Lets walk through a few examples to make it concrete. For the following three examples we calculate A * B.

  1. Let A be a 3x1 matrix (a column vector) and B be a 1x3 matrix (a row vector). Putting A in Q3, and B in Q1 we examine Q2. The overlap in Q2 is a square (1x1). So we can multiply A and B. And the output is a 3x3 matrix (green overlap region in Q4). This is called outer product.
    Vector Outer Product
  2. Now, let A be a 1x4 matrix (row vector) and B a 4x1 matrix (column vector). The overlap in Q2 is a 4x4 square region. So multiplication is possible. The output (overlap size in Q4), is a 1x1 matrix. In other words, the output is a scalar. This matrix multiplication is the popular vector dot product/dot product.
    Vector Dot Product
  3. Now lets try multiplying incompatible matrices. Let A be a 4x2 matrix and B a 4x5 matrix. In this case, the overlap region in Q2 is not a square (but a 4x2 rectangle). So, these matrices cannot be multiplied.
    Invalid Matrix Multiplication

Note

If we need to do B * A instead of A * B, we normally would shift A to Q1 and B to Q3 and repeat the process. But, we can do that without changing the position of A and B - validate in Q4 and get output shape in Q2. Look for a square in Q4. If so, then overlap in Q2 has the output shape of B * A.
So, keeping A and B fixed in Q1 and Q3 respectively, we can visualize both A * B and B * A.

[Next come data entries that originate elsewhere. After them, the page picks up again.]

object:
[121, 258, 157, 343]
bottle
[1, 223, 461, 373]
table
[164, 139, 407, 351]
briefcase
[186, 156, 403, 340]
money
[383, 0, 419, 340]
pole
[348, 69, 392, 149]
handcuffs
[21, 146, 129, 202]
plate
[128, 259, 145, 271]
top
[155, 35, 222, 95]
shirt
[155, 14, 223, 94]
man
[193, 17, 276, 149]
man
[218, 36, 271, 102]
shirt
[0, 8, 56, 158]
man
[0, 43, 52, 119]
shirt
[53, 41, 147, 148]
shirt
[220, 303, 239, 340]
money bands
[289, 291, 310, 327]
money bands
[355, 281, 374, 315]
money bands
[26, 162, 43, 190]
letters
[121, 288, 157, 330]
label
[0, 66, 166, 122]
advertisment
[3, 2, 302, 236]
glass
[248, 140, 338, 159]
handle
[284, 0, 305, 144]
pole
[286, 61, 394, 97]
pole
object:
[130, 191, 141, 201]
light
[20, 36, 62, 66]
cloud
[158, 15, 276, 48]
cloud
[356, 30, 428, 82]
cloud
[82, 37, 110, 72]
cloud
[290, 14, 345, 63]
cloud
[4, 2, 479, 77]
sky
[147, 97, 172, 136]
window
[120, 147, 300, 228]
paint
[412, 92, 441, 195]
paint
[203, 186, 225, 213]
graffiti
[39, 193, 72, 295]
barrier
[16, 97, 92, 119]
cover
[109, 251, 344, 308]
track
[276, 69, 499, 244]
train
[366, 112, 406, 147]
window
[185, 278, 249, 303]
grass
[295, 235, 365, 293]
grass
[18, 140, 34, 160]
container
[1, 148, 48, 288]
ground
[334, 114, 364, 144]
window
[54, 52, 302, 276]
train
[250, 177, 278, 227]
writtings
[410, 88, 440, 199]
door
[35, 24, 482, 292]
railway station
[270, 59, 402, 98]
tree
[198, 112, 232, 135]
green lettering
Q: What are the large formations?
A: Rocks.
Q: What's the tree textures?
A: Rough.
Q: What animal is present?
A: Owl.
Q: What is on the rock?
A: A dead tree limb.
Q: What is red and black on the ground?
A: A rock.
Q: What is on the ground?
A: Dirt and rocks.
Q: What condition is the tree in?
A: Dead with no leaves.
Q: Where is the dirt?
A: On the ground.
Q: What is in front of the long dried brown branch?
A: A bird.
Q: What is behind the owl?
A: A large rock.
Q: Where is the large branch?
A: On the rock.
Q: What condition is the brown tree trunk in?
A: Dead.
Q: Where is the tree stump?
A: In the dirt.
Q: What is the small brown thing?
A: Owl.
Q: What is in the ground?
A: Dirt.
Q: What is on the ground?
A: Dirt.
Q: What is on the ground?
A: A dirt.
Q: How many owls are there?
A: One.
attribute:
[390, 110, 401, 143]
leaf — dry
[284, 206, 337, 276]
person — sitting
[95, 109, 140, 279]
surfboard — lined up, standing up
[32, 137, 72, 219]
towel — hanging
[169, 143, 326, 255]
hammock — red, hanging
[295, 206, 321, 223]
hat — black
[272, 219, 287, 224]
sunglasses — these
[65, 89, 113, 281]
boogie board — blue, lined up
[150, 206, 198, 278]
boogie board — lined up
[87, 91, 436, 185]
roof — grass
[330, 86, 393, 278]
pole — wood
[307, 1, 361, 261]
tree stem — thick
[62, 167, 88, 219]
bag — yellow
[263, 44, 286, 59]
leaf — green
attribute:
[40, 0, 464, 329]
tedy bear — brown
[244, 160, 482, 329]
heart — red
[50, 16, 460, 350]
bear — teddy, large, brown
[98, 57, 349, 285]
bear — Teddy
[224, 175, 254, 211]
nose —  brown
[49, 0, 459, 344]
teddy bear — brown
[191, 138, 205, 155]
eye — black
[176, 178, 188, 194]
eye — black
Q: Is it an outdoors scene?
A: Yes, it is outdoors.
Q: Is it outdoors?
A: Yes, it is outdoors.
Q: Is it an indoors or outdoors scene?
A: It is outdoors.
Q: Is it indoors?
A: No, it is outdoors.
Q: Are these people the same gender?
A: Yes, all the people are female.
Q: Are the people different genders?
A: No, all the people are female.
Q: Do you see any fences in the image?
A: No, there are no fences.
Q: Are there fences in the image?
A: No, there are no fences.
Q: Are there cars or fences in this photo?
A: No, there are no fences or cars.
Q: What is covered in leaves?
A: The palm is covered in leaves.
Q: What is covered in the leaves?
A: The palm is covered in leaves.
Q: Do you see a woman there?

If the placement of A and B in Q1 and Q3 is uncomfortable for you, you can change it. In general, we place A and B in any diagonal quadrants (i.e. in the odd or even quadrants). We need to examine the other diagonal quadrant for validation and output shape. The quadrant horizontal to the second matrix should have a square overlap and the quadrant horizontal to the first matrix has the output shape. For A * B, A is the first and B is the second matrix. For B * A, B is the first and A is the second matrix.
For instance, if we place A in Q2 and B in Q4 and want to compute B * A, validation (square overlap) happens in Q1 (horizontal to Q2 where we have the second matrix, A) and output shape is visible in Q3 (horizontal to Q4 where we have the first matrix, B).

Back to the basics

All this time it was assumed you knew how to multiply two matrices. Well if you don’t know, here is how.

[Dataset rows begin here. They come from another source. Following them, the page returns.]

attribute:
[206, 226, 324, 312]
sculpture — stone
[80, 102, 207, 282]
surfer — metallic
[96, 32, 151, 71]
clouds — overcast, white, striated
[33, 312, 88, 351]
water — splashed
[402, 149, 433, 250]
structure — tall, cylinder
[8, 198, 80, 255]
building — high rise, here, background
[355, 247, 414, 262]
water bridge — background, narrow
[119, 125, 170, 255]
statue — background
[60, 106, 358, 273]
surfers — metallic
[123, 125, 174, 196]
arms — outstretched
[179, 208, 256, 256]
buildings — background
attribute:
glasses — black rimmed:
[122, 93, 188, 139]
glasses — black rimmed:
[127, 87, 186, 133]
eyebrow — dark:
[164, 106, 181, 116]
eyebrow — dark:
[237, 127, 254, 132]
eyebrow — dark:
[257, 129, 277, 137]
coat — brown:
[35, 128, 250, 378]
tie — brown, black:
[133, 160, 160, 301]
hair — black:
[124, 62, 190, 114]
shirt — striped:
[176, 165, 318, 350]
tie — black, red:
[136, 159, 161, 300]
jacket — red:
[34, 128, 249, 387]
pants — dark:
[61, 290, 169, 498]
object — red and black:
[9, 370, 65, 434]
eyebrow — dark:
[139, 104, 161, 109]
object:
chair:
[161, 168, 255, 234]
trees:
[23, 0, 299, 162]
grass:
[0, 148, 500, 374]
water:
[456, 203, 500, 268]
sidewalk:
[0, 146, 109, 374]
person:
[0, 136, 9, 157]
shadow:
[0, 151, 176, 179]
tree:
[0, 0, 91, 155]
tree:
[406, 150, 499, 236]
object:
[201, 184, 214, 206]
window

We have a green 3x3 square in Q2 and a green 2x4 rectangle in Q4

The figure above is the multiplication of A and B. We know that the output shape is 2x4. Lets call each of the 8 (2*4=8) small green (1x1) squares in Q4 a cell. Each cell in Q4 is the result of a vector dot product of a row vector and column vector (similar to Example 2). The value of cell at 1st row, 2nd column of Q4 is the vector dot product of 1st row of A (which is a row vector) and 2nd column of B (which is a column vector). The value of cell at 2nd row, 4th column of Q4 is the vector dot product of 2nd row of A (a row vector) and 4th column of B (a column vector), as shown in figure below. In general, value of every cell in the output is the dot product of the corresponding row in A and corresponding column in B.

Individual resultant matrix entries

If we do this systematically, the first row of the output matrix is computed by the dot product of first row of A with each of the columns of B. Do the same for the second row of output matrix same as above, but using the second row of A instead of the first row. Repeat this till the the last row of A. Now you have multiplied matrices A and B.

Matrix multiplication can be interpreted as the (vector) dot product of every row in the first matrix with every column in in the second matrix.

As a fun exercise you can infer some properties of matrix multiplication using this representation.